Isolated duodenal hematoma most commonly occurs in children following blunt trauma to the abdomen. Patients classically present with epigastric pain and vomiting due to the failure to pass gastric secretions past the obstructing hematoma. Most hematomas resolve spontaneously in 1-2 weeks. What is the conservative management of choice in these patients?

Nasogastric suction and parenteral nutrition. Surgery may be considered to evacuate the hematoma if this more conservative method fails.


This type of abscess causes perineal pain with a fluctuant mass palpable on the perineum. Pain with ambulation and defecation is common as well as urinary retention. Diagnosis?

Anorectal abscess.


This type of intraabdominal abscess presents with lower abdominal pain, malaise, low grade fever and the finding of a tender, fluctuant mass palpable only with the tip of the finger on rectal examination, which indicates its location in the rectovesical pouch. Diganosis? What is the most common cause in men vs. women?

Pelvic abscess; the most common cause in men is a ruptured appendicitis, while in women gynecologic issues are more commonly the cause.


In a patient with large amounts of hemoptysis the greatest danger is not exsanguination, but rather asphyxiation due to airway flooding with blood. What is the next best step in the management of a patient with this presentation?

Bronchoscopy, to localize and control the source of bleeding is the first step in managing massive hemoptysis. Rigid bronchoscopy has the additional benefit of providing good control of the airway.

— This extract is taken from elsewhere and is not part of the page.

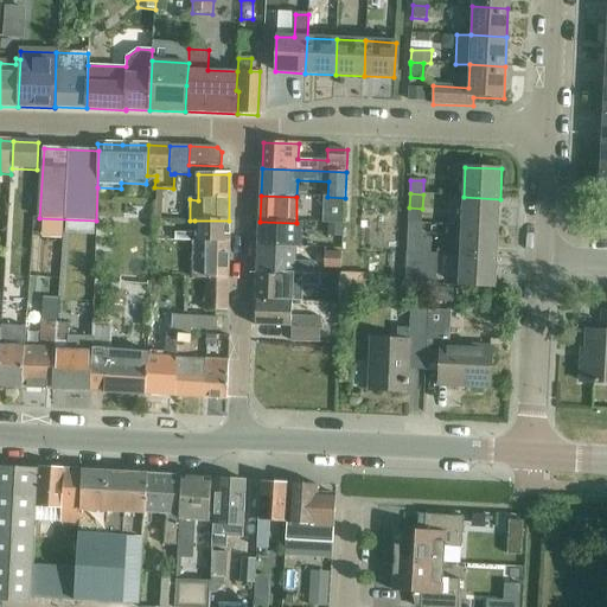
[(345,198),(327,197),(323,197),(323,223),(344,224),(345,198)]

Duodenal injury may occur during blunt trauma when the duodenum is compressed between the spine and an external solid structure like a steering wheel or seat belt during high-speed decelerating trauma. The second part of the duodenum, being retroperitoneal and therefore the least mobile, is the most commonly injured part of the duodenum in blunt abdominal trauma. Retroperitoneal air on abdominal x-rays is very suggestive. What is the most appropriate test to confim the diagnosis?

CT scan of the abdomen with oral contrast, confirms the diagnosis of duodenal injury and will disclose the presence of a concomitant duodenal hematoma. Noncontrast CT and ultrasound are not sensitive for duodenal injuries.


This is a cause of dependent edema that is uncommon. It may result from malignant obstruction, resection of structures, trauma, and filariasis. It classically affects the dorsa of the feet and causes marked thickening and rigidity of the skin. Diagnosis?

Lymphatic obstruction.


This is the most common cause of dependent lower extremity edema. It classically worsens throughout the day and resolves overnight when the patient is recumbent. Diagnosis?

Venous valve insufficiency.


What is the standard treatment approach for pelvic abscesses?

CT guided percutaneous drainage; surgical drainage may be attempted if percutaneous drainage fails.